Ovviamente le associazioni di counselor affermano di prendersi cura di problemi generici, di non occuparsi di psicopatologia e di mantenersi a distanza da aree che, legalmente, non gli competono. Questo può essere vero, non penso che i counselor siano truffatori o cattive persone. Solo mi chiedo come facciano ad accorgersi, quando hanno un cliente davanti, che questi abbia o non abbia una patologia sottostante al problema che porta. Ad esempio, come fanno a capire che la persona che si rivolge a loro lamentando una “sfortuna” nelle relazioni sociali non abbia in realtà un disturbo di personalità borderline che lo porta a fare allontanare inconsciamente tutti quelli che gli si avvicinano? Con quali competenze riescono a differenziare una semplice difficoltà momentanea (che tutti noi possiamo avere) da un qualcosa di più profondo che causa quella difficoltà? Il problema a mio avviso non sta nell’onestà intellettuale di chi svolge un lavoro, ma nelle competenze realmente acquisite che gli premettono di svolgere quel lavoro al meglio.
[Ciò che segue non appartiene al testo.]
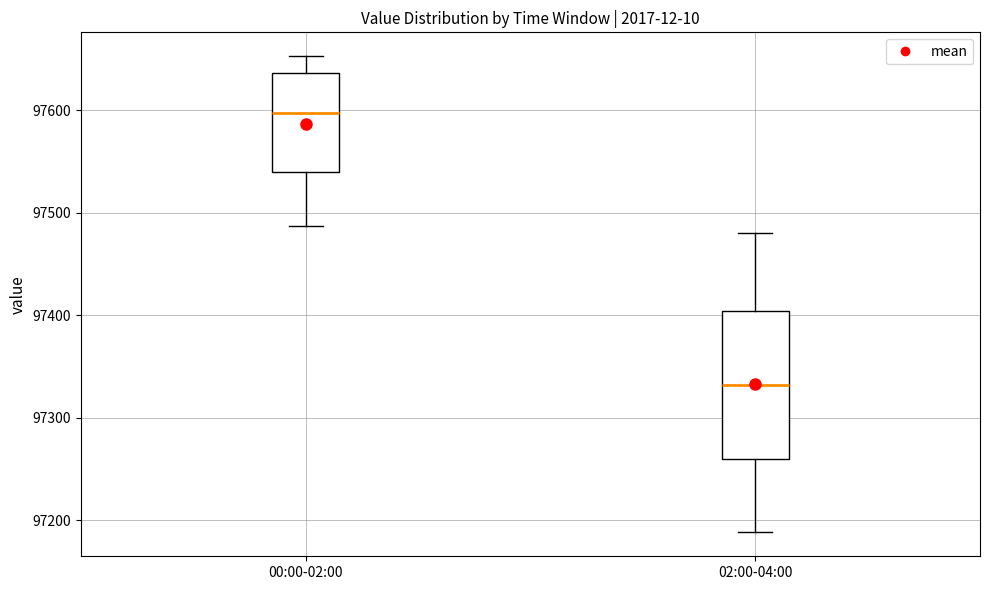

Which box has the lowest median line?

02:00-04:00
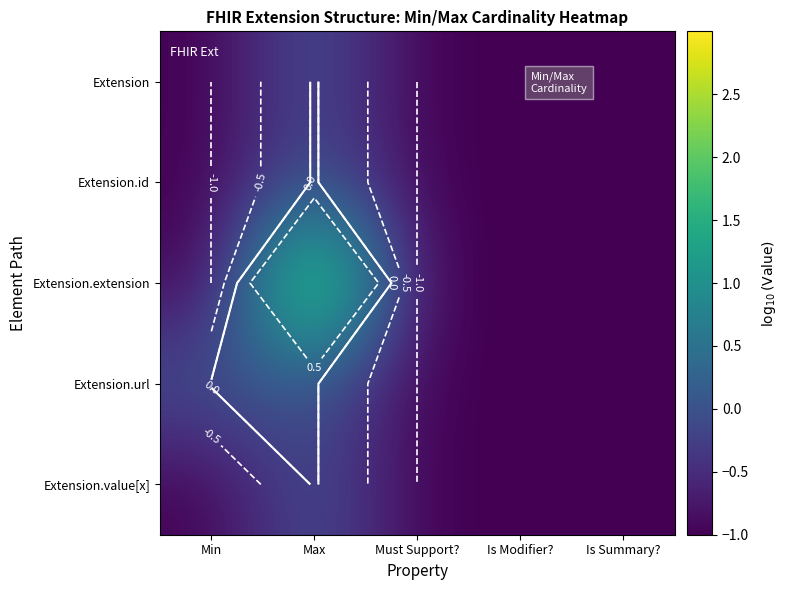

How many data points does each series have?

5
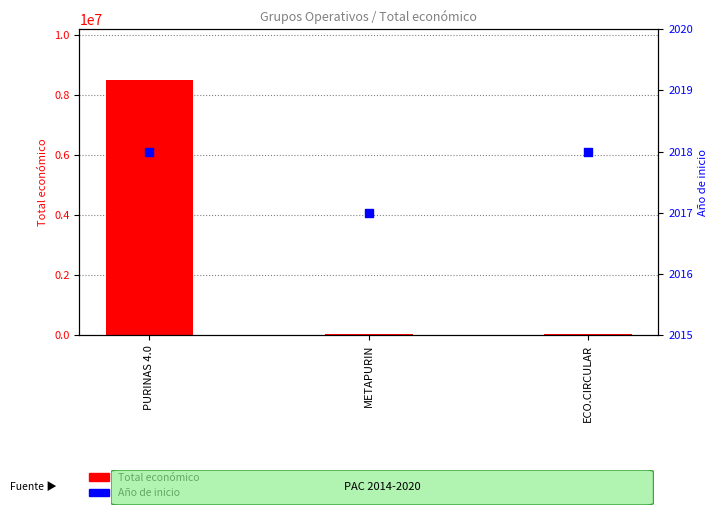

Which series has the largest Y range (max minus min)?

Total económico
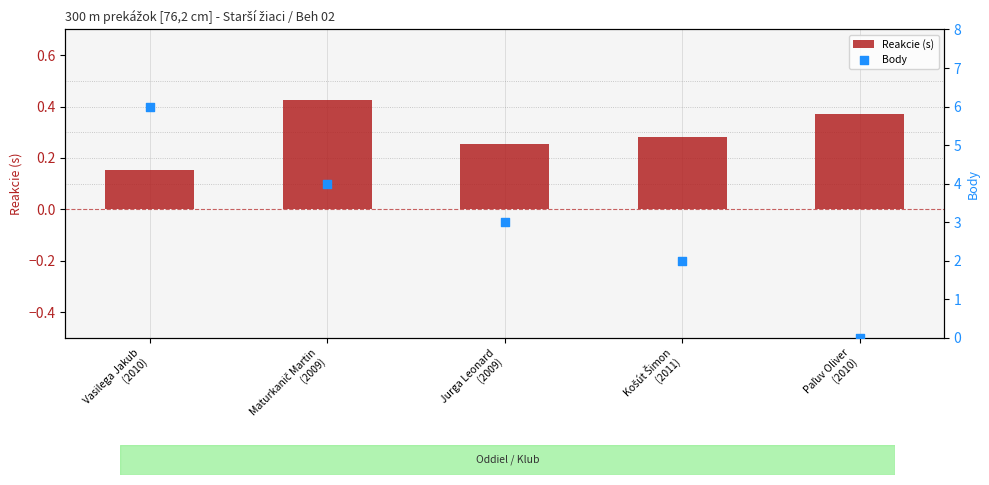

Which series reaches the minimum Y coordinate?

Body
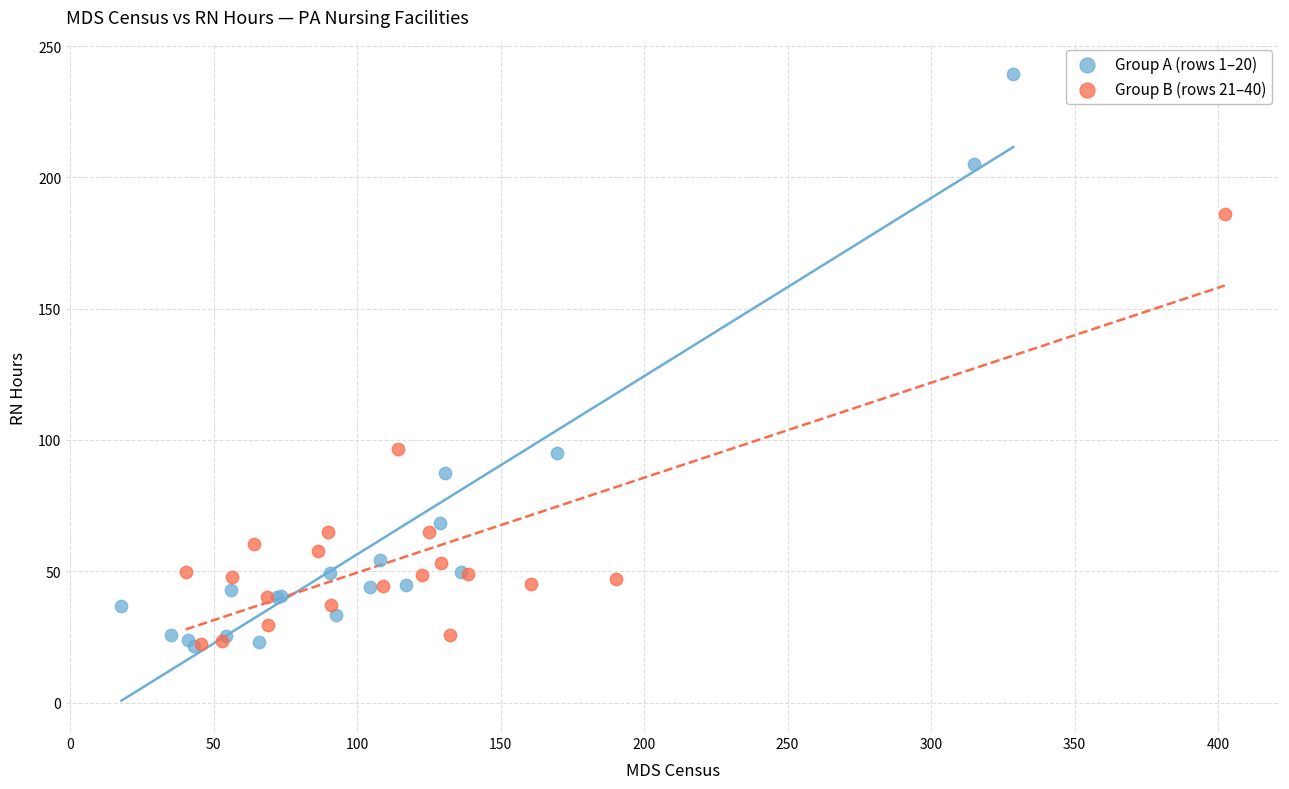

Which series has the widest spread of Y values?

Group A (rows 1–20)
Per questi motivi io, personalmente, non andrei mai da un counselor. Certo, probabilmente costa meno di uno psicoterapeuta, probabilmente il percorso proposto sarà anche più breve, ma i risultati saranno (se ci saranno) sicuramente inferiori sia in qualità sia in stabilità e durata a lungo termine. La nostra salute mentale è preziosissima, non sottovalutiamola. Quando chiedete aiuto controllate sempre che la persona che avete contattato abbia le credenziali giuste: iscrizione all’albo professionale, abilitazione all’esercizio della psicoterapia (qualora vogliate intraprendere un percorso di psicoterapia), assicurazione RC professionale, possibilità di fatturare le prestazioni. Così facendo vi proteggete dal punto di vista legale, e avrete più fiducia sul fatto che il professionista che vi sta accogliendo sia preparato e autorizzato.